**Required action**
Go through the material below and report how many lines contain "first". Give only the number.

==========

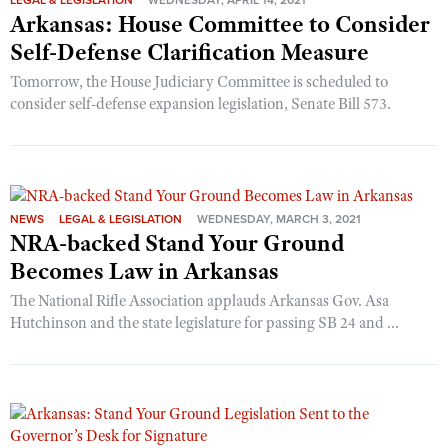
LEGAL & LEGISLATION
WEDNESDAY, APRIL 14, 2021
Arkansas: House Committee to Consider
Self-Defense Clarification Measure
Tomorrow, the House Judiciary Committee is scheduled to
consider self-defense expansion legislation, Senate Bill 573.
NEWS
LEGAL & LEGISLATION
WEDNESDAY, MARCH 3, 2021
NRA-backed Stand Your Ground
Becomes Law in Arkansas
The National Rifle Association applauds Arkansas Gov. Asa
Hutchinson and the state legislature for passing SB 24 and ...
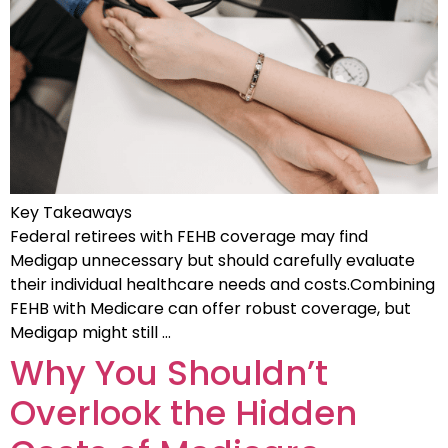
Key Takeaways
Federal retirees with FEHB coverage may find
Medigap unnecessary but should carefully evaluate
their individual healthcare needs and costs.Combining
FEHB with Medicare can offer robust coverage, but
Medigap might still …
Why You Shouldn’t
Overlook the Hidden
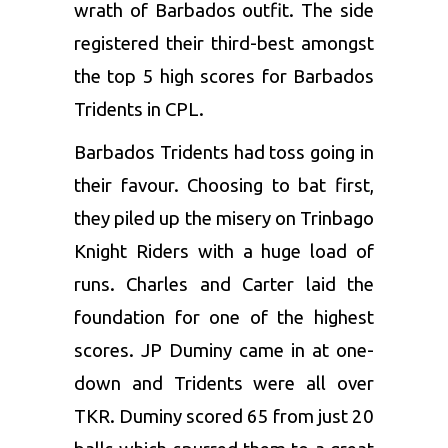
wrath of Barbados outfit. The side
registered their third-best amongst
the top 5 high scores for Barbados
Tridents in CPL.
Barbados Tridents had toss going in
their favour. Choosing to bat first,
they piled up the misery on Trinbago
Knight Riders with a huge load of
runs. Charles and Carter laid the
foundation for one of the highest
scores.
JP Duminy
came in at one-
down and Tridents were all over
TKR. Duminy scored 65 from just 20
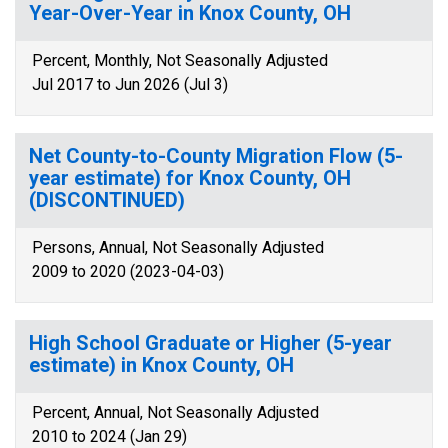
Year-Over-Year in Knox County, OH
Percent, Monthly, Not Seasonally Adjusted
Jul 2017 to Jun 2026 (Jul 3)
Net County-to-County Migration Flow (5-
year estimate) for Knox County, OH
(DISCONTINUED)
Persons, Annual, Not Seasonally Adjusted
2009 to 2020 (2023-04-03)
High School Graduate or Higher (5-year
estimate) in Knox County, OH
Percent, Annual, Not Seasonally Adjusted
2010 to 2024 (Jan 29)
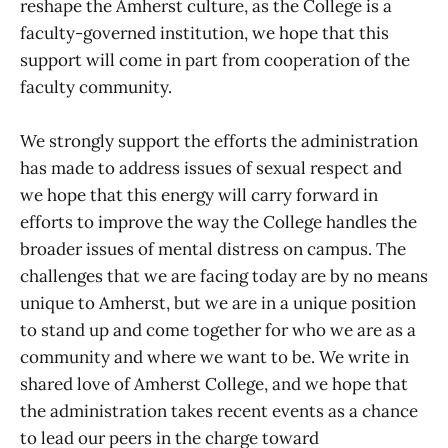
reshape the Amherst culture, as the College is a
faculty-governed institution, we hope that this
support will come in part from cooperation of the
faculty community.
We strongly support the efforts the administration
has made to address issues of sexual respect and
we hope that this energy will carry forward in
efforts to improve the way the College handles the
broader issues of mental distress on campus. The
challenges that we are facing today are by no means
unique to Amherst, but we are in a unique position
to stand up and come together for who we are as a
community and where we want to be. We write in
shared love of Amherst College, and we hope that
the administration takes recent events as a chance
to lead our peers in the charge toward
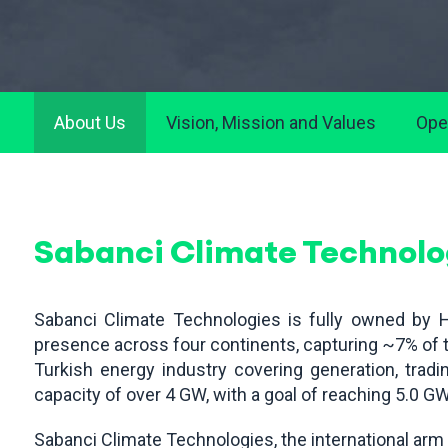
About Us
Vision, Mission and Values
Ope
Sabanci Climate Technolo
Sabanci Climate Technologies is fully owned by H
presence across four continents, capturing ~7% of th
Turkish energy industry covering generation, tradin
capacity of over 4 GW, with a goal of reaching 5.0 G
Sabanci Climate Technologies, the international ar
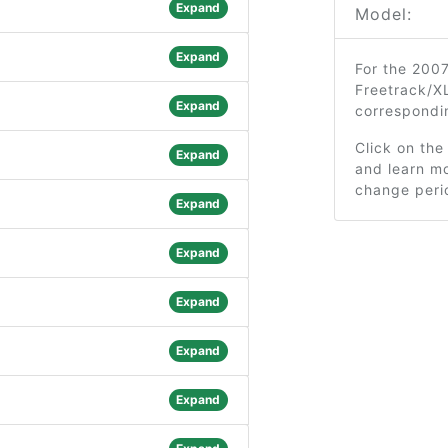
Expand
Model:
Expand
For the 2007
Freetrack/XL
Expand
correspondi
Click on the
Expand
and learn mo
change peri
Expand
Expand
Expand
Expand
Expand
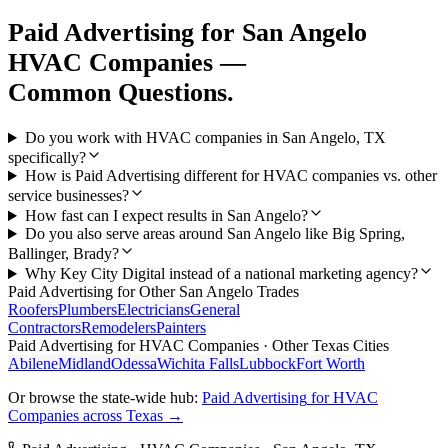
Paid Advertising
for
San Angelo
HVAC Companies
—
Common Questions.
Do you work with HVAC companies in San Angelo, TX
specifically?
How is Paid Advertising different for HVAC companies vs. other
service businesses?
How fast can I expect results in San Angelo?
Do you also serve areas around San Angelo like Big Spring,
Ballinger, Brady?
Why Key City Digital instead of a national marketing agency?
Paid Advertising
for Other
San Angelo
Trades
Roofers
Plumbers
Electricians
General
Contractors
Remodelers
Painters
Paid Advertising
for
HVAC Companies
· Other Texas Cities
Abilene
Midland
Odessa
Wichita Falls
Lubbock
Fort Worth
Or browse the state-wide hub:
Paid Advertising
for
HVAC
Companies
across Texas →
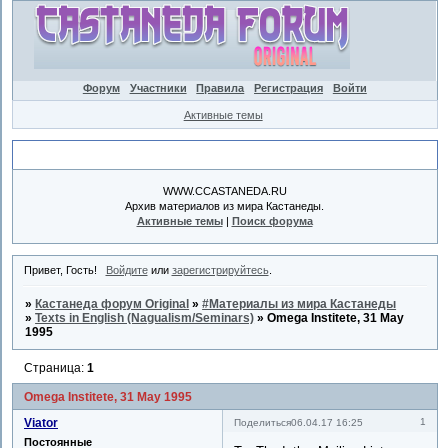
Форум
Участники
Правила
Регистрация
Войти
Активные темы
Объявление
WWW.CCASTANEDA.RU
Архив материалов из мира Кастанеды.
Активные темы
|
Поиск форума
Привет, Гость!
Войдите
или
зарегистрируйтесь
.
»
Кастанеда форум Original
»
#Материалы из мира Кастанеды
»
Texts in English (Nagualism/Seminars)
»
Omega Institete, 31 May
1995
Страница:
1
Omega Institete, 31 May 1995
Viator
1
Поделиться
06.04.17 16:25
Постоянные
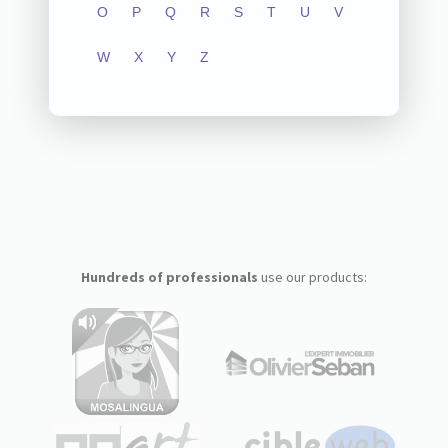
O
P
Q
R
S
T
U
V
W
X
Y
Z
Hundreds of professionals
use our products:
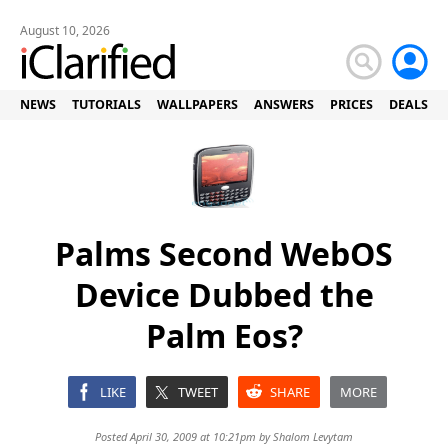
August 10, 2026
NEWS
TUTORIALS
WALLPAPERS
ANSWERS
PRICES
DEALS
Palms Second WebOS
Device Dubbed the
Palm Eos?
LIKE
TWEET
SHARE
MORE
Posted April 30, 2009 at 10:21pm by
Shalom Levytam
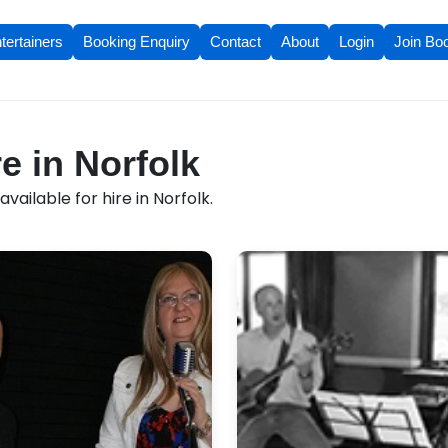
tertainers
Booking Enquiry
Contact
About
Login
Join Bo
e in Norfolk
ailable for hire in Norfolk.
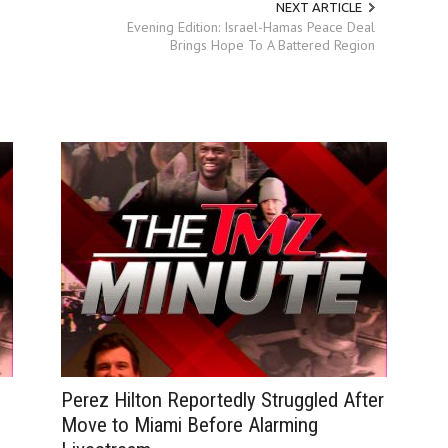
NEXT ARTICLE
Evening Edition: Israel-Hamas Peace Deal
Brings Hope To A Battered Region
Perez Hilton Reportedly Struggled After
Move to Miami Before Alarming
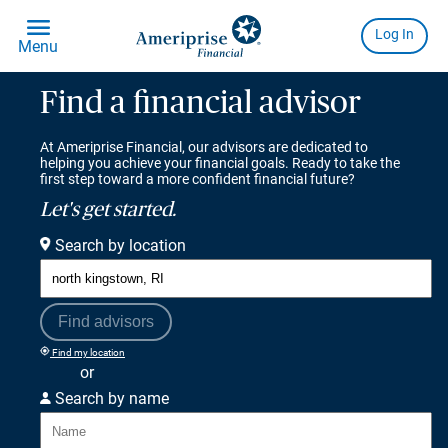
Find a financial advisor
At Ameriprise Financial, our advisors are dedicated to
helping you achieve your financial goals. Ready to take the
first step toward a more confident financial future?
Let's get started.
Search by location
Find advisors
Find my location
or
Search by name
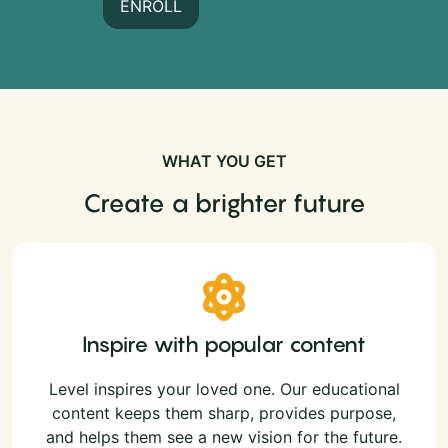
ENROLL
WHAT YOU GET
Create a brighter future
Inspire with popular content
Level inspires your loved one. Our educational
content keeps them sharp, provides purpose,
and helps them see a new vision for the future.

==========

**Your response**
2